BEGIN Entries supplied

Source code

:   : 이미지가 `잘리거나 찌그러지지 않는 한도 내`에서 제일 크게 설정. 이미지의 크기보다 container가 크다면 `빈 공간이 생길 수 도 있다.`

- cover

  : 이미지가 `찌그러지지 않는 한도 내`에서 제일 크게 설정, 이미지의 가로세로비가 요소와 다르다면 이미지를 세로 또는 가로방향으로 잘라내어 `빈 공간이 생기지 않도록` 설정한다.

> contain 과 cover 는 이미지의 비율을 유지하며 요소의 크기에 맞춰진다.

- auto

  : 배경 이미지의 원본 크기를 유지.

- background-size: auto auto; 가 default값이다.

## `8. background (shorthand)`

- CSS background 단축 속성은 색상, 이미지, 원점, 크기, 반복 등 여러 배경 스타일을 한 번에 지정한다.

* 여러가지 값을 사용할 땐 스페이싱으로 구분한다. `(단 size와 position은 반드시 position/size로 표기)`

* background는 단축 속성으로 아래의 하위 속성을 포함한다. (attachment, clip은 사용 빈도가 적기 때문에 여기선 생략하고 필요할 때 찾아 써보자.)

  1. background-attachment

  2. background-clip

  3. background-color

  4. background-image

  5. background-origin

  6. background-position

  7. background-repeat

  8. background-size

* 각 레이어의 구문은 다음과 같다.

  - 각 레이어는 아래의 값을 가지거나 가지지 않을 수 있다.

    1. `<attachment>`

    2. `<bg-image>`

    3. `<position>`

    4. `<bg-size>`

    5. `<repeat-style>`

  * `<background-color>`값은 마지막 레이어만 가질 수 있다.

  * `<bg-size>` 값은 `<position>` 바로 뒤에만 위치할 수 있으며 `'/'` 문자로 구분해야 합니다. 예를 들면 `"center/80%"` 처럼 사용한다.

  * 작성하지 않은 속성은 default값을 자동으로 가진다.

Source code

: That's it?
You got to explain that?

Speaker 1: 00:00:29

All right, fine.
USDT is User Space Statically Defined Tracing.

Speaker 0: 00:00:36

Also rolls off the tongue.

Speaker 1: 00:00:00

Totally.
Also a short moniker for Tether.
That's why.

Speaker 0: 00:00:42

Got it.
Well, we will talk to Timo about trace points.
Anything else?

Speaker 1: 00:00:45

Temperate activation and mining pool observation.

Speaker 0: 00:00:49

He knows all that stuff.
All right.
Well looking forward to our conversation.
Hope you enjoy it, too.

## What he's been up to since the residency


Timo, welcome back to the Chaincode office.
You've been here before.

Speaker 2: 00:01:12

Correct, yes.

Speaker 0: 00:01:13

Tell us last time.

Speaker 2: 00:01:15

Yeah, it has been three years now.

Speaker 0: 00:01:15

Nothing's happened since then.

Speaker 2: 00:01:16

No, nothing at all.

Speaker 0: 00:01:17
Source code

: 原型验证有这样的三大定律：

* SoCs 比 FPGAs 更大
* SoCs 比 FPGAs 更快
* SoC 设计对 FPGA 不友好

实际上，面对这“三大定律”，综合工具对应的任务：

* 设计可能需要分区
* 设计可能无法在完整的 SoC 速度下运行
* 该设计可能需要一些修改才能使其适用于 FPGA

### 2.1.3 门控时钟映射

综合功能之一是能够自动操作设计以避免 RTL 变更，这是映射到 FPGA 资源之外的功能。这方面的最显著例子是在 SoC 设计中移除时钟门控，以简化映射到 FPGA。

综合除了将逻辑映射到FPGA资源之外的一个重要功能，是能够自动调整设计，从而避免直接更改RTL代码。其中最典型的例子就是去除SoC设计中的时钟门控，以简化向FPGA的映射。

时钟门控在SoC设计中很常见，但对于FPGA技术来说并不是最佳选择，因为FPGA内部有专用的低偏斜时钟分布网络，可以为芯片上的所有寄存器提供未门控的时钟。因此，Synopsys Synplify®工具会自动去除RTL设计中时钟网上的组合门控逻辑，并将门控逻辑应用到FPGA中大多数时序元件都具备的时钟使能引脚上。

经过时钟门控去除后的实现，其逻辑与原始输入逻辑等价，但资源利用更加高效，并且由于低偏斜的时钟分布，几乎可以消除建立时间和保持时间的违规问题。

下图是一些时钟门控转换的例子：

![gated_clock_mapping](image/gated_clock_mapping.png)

END Entries supplied

(Request) Nothing beyond the lines from the start of the entries through the line with "Speaker 2: 00:01:16" should appear. Repeat those lines exactly, both ends included.

(Exercise answer)
Source code

:   : 이미지가 `잘리거나 찌그러지지 않는 한도 내`에서 제일 크게 설정. 이미지의 크기보다 container가 크다면 `빈 공간이 생길 수 도 있다.`

- cover

  : 이미지가 `찌그러지지 않는 한도 내`에서 제일 크게 설정, 이미지의 가로세로비가 요소와 다르다면 이미지를 세로 또는 가로방향으로 잘라내어 `빈 공간이 생기지 않도록` 설정한다.

> contain 과 cover 는 이미지의 비율을 유지하며 요소의 크기에 맞춰진다.

- auto

  : 배경 이미지의 원본 크기를 유지.

- background-size: auto auto; 가 default값이다.

## `8. background (shorthand)`

- CSS background 단축 속성은 색상, 이미지, 원점, 크기, 반복 등 여러 배경 스타일을 한 번에 지정한다.

* 여러가지 값을 사용할 땐 스페이싱으로 구분한다. `(단 size와 position은 반드시 position/size로 표기)`

* background는 단축 속성으로 아래의 하위 속성을 포함한다. (attachment, clip은 사용 빈도가 적기 때문에 여기선 생략하고 필요할 때 찾아 써보자.)

  1. background-attachment

  2. background-clip

  3. background-color

  4. background-image

  5. background-origin

  6. background-position

  7. background-repeat

  8. background-size

* 각 레이어의 구문은 다음과 같다.

  - 각 레이어는 아래의 값을 가지거나 가지지 않을 수 있다.

    1. `<attachment>`

    2. `<bg-image>`

    3. `<position>`

    4. `<bg-size>`

    5. `<repeat-style>`

  * `<background-color>`값은 마지막 레이어만 가질 수 있다.

  * `<bg-size>` 값은 `<position>` 바로 뒤에만 위치할 수 있으며 `'/'` 문자로 구분해야 합니다. 예를 들면 `"center/80%"` 처럼 사용한다.

  * 작성하지 않은 속성은 default값을 자동으로 가진다.

Source code

: That's it?
You got to explain that?

Speaker 1: 00:00:29

All right, fine.
USDT is User Space Statically Defined Tracing.

Speaker 0: 00:00:36

Also rolls off the tongue.

Speaker 1: 00:00:00

Totally.
Also a short moniker for Tether.
That's why.

Speaker 0: 00:00:42

Got it.
Well, we will talk to Timo about trace points.
Anything else?

Speaker 1: 00:00:45

Temperate activation and mining pool observation.

Speaker 0: 00:00:49

He knows all that stuff.
All right.
Well looking forward to our conversation.
Hope you enjoy it, too.

## What he's been up to since the residency


Timo, welcome back to the Chaincode office.
You've been here before.

Speaker 2: 00:01:12

Correct, yes.

Speaker 0: 00:01:13

Tell us last time.

Speaker 2: 00:01:15

Yeah, it has been three years now.

Speaker 0: 00:01:15

Nothing's happened since then.

Speaker 2: 00:01:16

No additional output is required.